===== Excerpted data =====
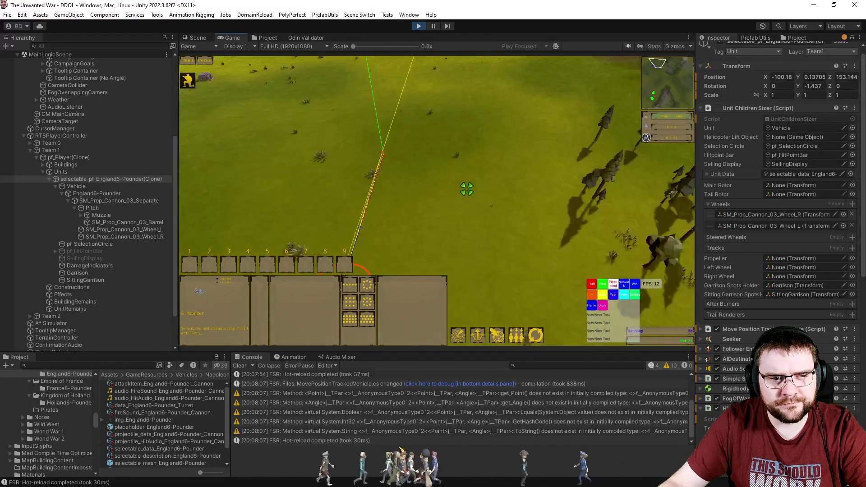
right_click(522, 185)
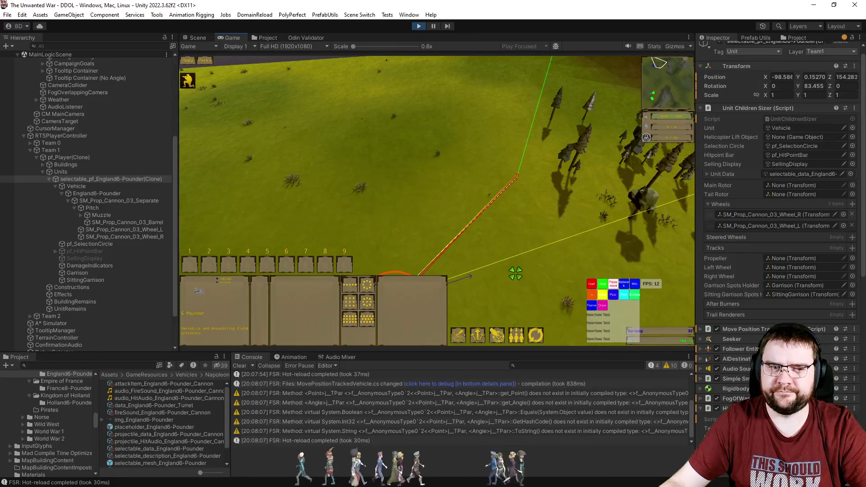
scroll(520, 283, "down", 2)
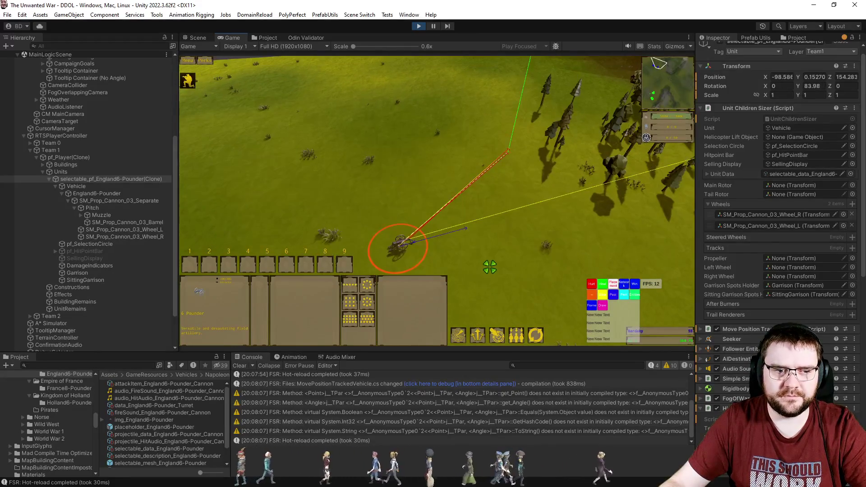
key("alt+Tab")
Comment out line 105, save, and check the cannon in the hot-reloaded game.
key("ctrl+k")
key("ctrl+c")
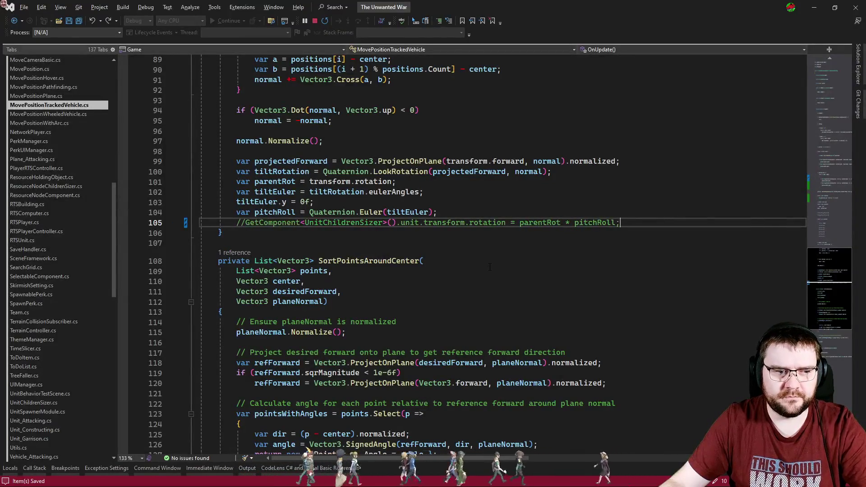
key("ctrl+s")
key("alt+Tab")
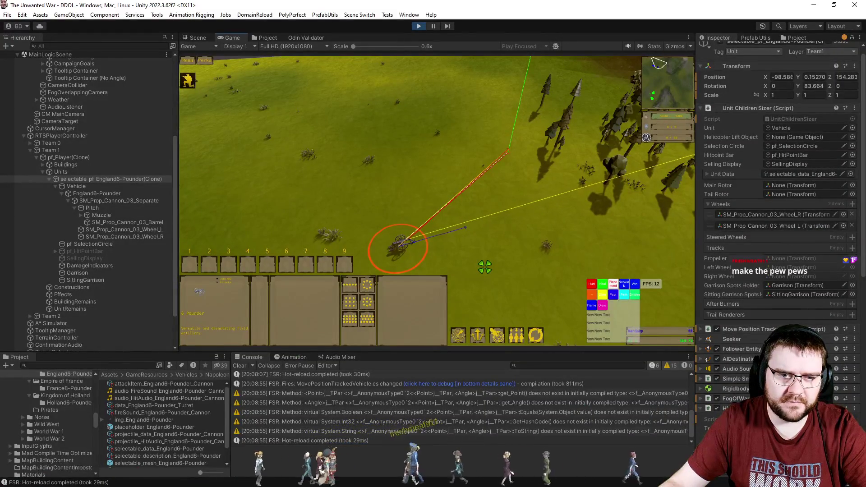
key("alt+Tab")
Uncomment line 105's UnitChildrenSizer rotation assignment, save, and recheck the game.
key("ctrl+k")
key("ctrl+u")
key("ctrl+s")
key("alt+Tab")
=====
===== Excerpted data =====
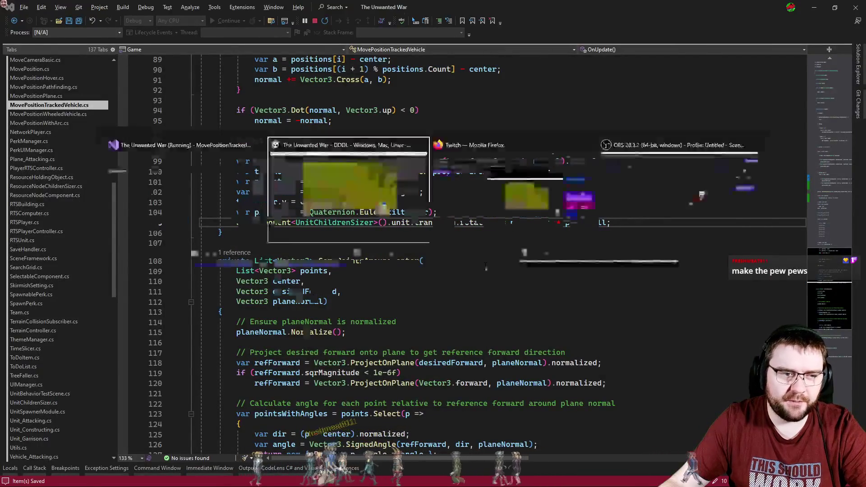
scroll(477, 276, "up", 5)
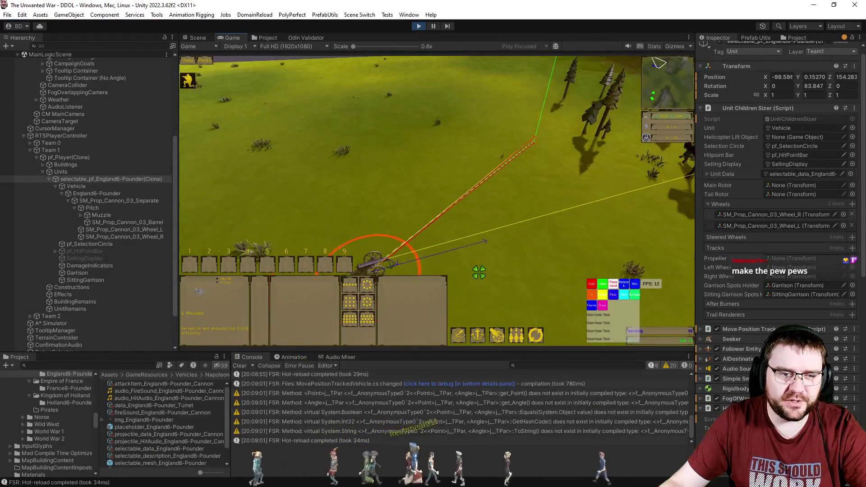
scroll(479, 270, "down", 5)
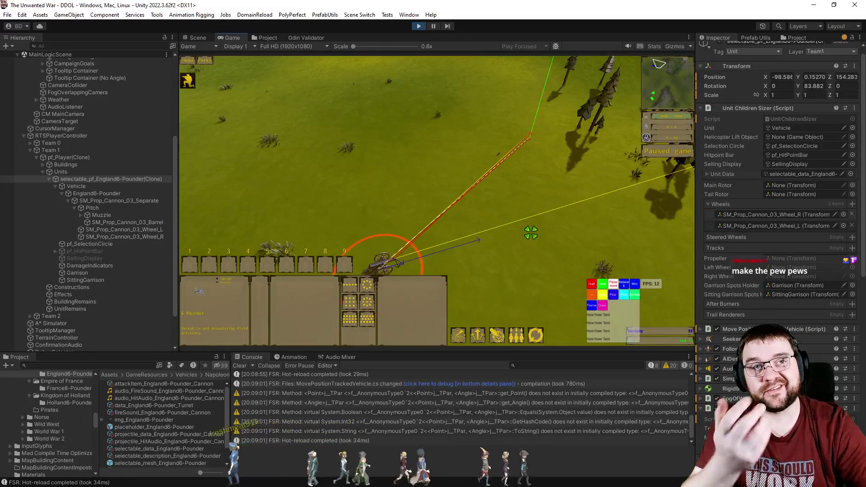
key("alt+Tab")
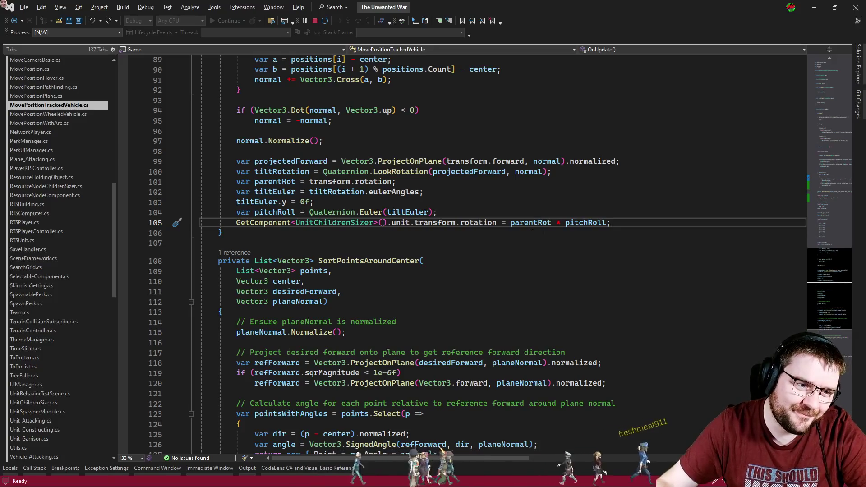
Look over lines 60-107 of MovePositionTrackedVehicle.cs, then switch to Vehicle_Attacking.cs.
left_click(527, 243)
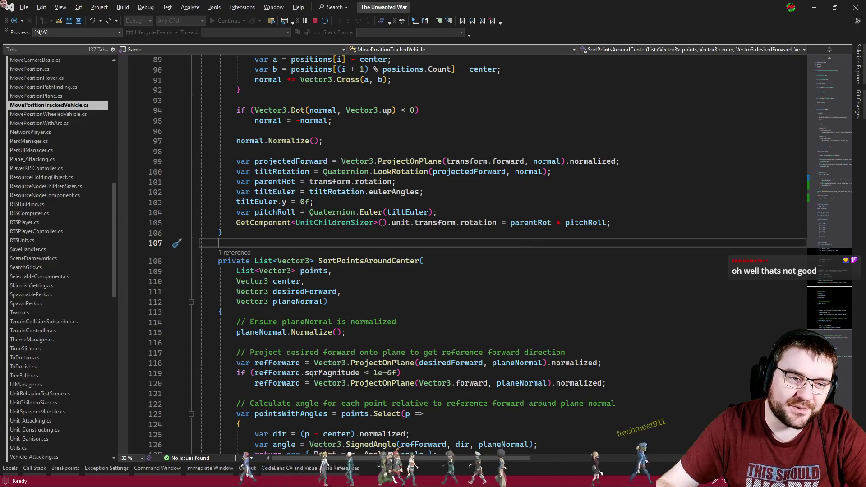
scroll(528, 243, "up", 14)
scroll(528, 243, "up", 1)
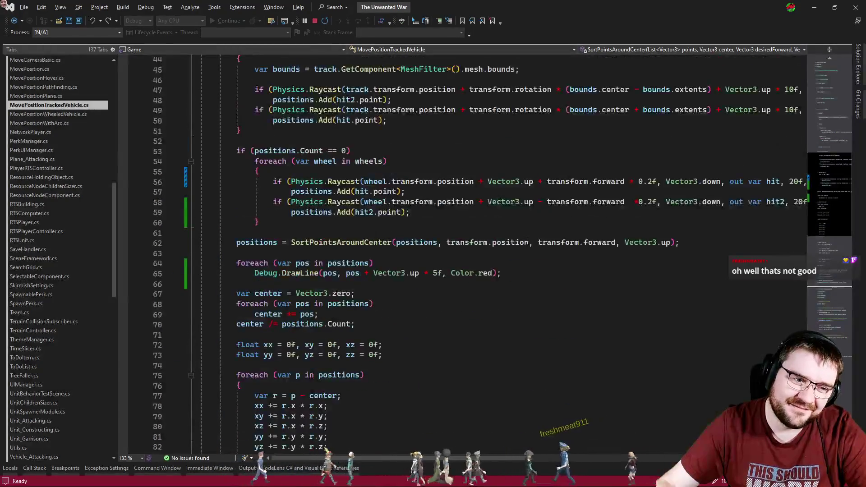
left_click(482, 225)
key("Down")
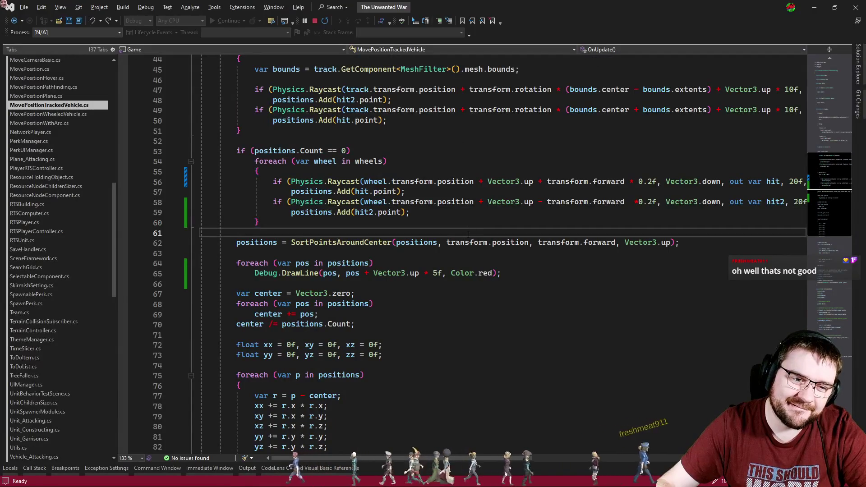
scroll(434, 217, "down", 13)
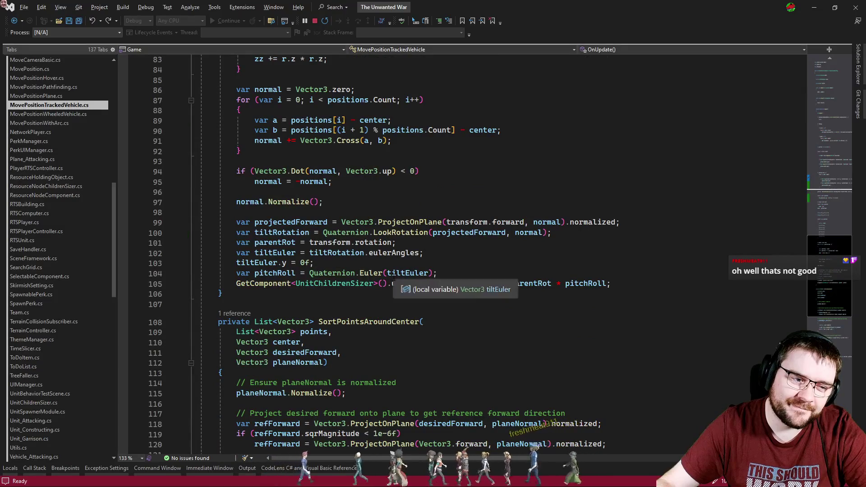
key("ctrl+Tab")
=====
_Task statement_: Search the material for lines holding the word "scroll", then say how many there are and nothing more.

_Solution to this problem_: 6